:: 課題の内容 ::
「読む文章」で、呼吸は何にたとえられていますか。

:: 読む文章 ::
■ ■ ■ ■ ■ ■ ■

冬休み、「整える」より「ほどく」時間を〜新年に軽やかに立つために〜
■「整える」ことに疲れていませんか?
12月。
年末という締めくくりの時期。
成績処理、職員会議、学年反省、行事準備……。
年末になると、どうしても私たちは“整える”方向にエネルギーを使いがちです。
「この1年を振り返って、何を反省しよう」
「来年こそ、もっと丁寧にやろう」
「計画を立てて、仕組みを見直そう」
そのどれもが大切。
でも、心のどこかでふと、こう感じていませんか?
「整えることに、少し疲れてしまった」
私も教員として現場にいた頃、
年末になると“来年のために”と動き続けていました。
けれど、本当に必要だったのは、
“何かを加えること”ではなく、
「いったん、ほどくこと」だったのだと今なら思います。
■「ほどく」とは、緩めて、思い出すこと
「ほどく」という言葉には、“忘れる”という軽やかさがあります。
がんばってきた自分を否定せずに、
ただ一度、その肩の力を抜く。
授業の質を上げるための学びも、
子どものために費やした時間も、
本当は全部、あなたの中にすでに息づいている。
だからこそ、
何かを“付け足す”よりも、
一度“取り除く”時間をもってほしいのです。
それは「頑張らない」という怠惰ではなく、
自分を信じて、静かに立ち戻る勇気。
呼吸を整えるように、心の緊張をほどいていく。
すると、自然に次の一歩が見えてくるのです。
■呼吸で「自分との信頼」を取り戻す
ここで少し、呼吸の話をします。
この数ヶ月、私は「呼吸を通して自分との信頼を育てる」ことをテーマにお伝えしてきました。
なぜなら、自分を信頼できるようになると、
子どもとの関係も、同僚や保護者との関係も、
どこか“楽になる”からです。
呼吸は、心の状態を映す鏡です。
焦っているとき、
怒っているとき、
責任を背負いすぎているとき。

■ ■ ■ ■ ■ ■ ■

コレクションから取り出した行

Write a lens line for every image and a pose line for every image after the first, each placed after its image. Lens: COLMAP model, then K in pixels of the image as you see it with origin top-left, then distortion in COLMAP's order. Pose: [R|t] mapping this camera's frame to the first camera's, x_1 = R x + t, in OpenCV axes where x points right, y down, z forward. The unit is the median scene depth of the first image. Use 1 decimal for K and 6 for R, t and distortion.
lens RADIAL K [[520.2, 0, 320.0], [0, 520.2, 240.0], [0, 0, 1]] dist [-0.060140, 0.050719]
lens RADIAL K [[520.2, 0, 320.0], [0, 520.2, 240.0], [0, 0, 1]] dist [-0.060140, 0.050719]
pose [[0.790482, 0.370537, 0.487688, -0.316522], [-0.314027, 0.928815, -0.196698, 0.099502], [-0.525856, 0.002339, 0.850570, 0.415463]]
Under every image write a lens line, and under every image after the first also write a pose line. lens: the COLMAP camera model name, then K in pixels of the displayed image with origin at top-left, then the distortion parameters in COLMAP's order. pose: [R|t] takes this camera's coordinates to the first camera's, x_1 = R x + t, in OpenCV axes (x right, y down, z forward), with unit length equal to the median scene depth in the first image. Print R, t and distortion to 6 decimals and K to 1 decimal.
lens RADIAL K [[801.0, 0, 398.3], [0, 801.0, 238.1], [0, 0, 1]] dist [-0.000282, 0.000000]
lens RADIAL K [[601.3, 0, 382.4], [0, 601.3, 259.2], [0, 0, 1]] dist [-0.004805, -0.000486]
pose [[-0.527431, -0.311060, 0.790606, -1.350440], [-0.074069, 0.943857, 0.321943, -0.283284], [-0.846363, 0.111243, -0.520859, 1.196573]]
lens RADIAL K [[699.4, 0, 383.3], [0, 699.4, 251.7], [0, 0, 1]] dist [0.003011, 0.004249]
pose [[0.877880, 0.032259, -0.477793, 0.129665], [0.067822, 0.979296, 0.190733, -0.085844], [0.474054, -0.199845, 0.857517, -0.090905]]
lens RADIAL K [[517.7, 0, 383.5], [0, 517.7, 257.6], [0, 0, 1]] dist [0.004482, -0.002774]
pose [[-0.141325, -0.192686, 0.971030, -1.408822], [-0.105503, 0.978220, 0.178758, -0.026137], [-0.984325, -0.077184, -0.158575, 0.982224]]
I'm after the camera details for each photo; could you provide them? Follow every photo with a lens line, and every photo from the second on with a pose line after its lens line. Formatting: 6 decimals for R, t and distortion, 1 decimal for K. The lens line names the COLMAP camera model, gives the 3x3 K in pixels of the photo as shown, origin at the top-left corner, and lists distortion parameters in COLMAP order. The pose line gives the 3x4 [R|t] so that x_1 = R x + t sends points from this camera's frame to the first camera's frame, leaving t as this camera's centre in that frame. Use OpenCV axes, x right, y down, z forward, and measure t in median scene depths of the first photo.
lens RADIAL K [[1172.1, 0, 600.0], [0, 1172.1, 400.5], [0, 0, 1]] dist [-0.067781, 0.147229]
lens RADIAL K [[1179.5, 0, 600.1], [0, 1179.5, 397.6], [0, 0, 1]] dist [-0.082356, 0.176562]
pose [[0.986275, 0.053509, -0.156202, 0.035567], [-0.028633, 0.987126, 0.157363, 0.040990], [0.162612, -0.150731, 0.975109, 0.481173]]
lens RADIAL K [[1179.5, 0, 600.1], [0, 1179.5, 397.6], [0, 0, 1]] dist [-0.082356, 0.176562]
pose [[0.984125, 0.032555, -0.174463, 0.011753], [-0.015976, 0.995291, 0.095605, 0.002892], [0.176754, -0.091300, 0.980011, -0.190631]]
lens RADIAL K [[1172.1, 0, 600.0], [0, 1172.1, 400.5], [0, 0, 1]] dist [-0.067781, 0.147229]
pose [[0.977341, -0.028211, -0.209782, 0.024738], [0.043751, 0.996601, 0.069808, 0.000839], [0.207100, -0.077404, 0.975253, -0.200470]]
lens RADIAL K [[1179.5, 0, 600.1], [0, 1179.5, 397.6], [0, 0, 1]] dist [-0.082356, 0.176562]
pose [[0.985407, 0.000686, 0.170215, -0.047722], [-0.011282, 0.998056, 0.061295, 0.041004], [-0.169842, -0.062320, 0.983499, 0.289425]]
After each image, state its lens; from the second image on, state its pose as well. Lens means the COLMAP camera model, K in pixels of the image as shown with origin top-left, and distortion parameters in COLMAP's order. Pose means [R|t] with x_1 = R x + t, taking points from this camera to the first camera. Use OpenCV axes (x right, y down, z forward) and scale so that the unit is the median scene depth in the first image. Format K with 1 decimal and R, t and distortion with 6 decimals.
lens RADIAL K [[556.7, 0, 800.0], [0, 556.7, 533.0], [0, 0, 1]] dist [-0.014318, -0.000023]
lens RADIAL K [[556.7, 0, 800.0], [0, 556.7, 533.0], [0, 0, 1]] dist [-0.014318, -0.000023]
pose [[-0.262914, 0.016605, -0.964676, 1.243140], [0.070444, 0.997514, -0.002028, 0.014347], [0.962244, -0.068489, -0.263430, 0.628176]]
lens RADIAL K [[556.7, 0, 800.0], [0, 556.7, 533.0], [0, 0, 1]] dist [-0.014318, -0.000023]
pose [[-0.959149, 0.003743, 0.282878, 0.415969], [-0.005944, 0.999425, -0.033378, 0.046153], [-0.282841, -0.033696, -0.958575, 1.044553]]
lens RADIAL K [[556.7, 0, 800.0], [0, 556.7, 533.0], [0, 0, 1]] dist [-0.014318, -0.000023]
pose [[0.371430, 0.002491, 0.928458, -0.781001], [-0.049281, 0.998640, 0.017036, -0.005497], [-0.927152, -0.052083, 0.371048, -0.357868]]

■ ■ ■ ■ ■ ■ ■

:: あなたの回答 ::
心の状態を映す鏡です。